OSU and WSU settle with departing 10 PAC-12 schools

President of OSU Jayathi Murthy takes a moment to appreciate the view of Reser Stadium from an exam room during a tour of the new Health center located on the southwest side of campus on May 23. At its closest point, the new center is only 12 inches from Reser Stadium.
President of OSU Jayathi Murthy takes a moment to appreciate the view of Reser Stadium from an exam room during a tour of the new Health center located on the southwest side of campus on May 23. At its closest point, the new center is only 12 inches from Reser Stadium.
Ashton Bisner

Oregon State and Washington State reached a settlement with the departing 10 PAC-12 schools on Thursday afternoon, ending three months of ongoing litigation.

The settlement comes after the Washington State Supreme Court declined to review the appeal of the lower court’s decision on the ruling that established giving full control of the conference to Oregon State and Washington State.

The two schools (OSU and WSU) will have control over the remaining PAC-12 conference monetary assets and future revenues beyond the 2023-24 academic year.

As a part of the settlement agreement, the departing 10 schools will forfeit a portion of their revenue distributions over the remainder of the 2023-24 academic year and provide guarantees against future liabilities according to Oregon State University president Jayathi Murthy and Washington State University President Kirk Schulz in a joint statement.

The amount forfeited was not revealed in the settlement but according to Jon Wilner, the amount is likely based on the $420 million in revenue this year the PAC-12 is expected to generate.
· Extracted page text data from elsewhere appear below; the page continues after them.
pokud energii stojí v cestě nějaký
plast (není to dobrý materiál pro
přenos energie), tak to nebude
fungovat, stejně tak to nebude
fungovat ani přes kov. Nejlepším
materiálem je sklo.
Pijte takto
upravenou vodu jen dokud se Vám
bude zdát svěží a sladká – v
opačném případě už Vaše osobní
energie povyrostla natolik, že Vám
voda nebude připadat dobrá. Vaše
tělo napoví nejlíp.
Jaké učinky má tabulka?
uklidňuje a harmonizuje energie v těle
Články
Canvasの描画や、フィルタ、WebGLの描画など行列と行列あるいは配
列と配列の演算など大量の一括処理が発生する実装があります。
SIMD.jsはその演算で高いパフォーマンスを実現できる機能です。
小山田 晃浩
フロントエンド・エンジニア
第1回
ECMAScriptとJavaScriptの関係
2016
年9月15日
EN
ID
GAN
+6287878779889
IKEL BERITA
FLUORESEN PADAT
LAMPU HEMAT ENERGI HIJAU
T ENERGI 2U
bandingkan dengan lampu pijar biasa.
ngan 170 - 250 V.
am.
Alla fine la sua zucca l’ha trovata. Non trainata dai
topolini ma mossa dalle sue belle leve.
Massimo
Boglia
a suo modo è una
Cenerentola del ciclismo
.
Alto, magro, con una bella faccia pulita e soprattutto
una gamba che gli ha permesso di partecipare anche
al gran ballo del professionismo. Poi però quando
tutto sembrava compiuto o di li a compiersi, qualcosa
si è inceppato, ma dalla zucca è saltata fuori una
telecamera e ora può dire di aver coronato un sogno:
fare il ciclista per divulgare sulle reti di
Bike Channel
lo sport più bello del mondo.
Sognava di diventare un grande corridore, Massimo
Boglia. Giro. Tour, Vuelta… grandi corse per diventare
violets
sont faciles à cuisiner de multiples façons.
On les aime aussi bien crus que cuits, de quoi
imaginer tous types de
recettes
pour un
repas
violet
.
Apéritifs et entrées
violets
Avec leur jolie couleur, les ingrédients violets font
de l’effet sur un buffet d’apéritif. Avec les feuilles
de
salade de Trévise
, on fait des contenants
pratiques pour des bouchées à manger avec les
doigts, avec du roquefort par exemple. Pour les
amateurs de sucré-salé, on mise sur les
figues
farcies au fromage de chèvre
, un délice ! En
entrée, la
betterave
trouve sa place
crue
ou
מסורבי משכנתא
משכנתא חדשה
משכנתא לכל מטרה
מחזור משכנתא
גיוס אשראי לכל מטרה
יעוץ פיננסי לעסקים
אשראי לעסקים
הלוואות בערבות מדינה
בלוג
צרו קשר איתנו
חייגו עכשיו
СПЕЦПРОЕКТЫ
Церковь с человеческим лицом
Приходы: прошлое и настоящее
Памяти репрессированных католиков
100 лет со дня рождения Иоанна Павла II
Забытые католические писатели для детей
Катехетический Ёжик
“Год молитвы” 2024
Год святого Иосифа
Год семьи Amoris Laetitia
If divided equally a full share would earn each school $35 million, but according to Wilner, the departing 10 schools likely will forfeit between $5 million and $10 million this year.

The guarantees that departing 10 schools must give both Oregon State and Washington State cover any expenses with any lawsuits the PAC-12 Conference may face or if PAC-12 Commissioner George Kliavkoff is fired without cause.

The forfeited money and monetary assets from the PAC-12 help both schools to support their athletics departments as a two-team conference and potentially rebuild the PAC-12 conference in 2026.

However, even with the money that both schools now have in 2024 in their athletics budgets, there won’t be a financial windfall for the schools according to OSU President Jayathi Murthy.

“The loss of the Pac-12 media rights deal means that our financial projections for 2025 and beyond remain the same, and conference revenues alone cannot make up the more than $40 million annual gap in OSU Athletics funding caused by the departing universities,” Murthy said in a statement to the OSU community.

“We continue to need a combination of legislative, institutional, and philanthropy support to sustain the program and put OSU in a stronger position for the next potential rounds of conference realignment.”

Murthy added that when the Oregon state legislature returns to session in February, they plan to ask for support from state legislators while they simultaneously chart a path forward for OSU athletics programs afloat throughout the changes brought on by conference realignment.

Earlier this month, Oregon State football announced a partnership with the Mountain West Conference for scheduling. The other 10 athletic programs from Oregon State will compete in the West Coast Conference and gymnastics, men’s rowing, wrestling, and indoor and outdoor track and field will continue to compete in the PAC-12.

Oregon State baseball is currently undecided on whether it’ll be a member of a conference or go independent.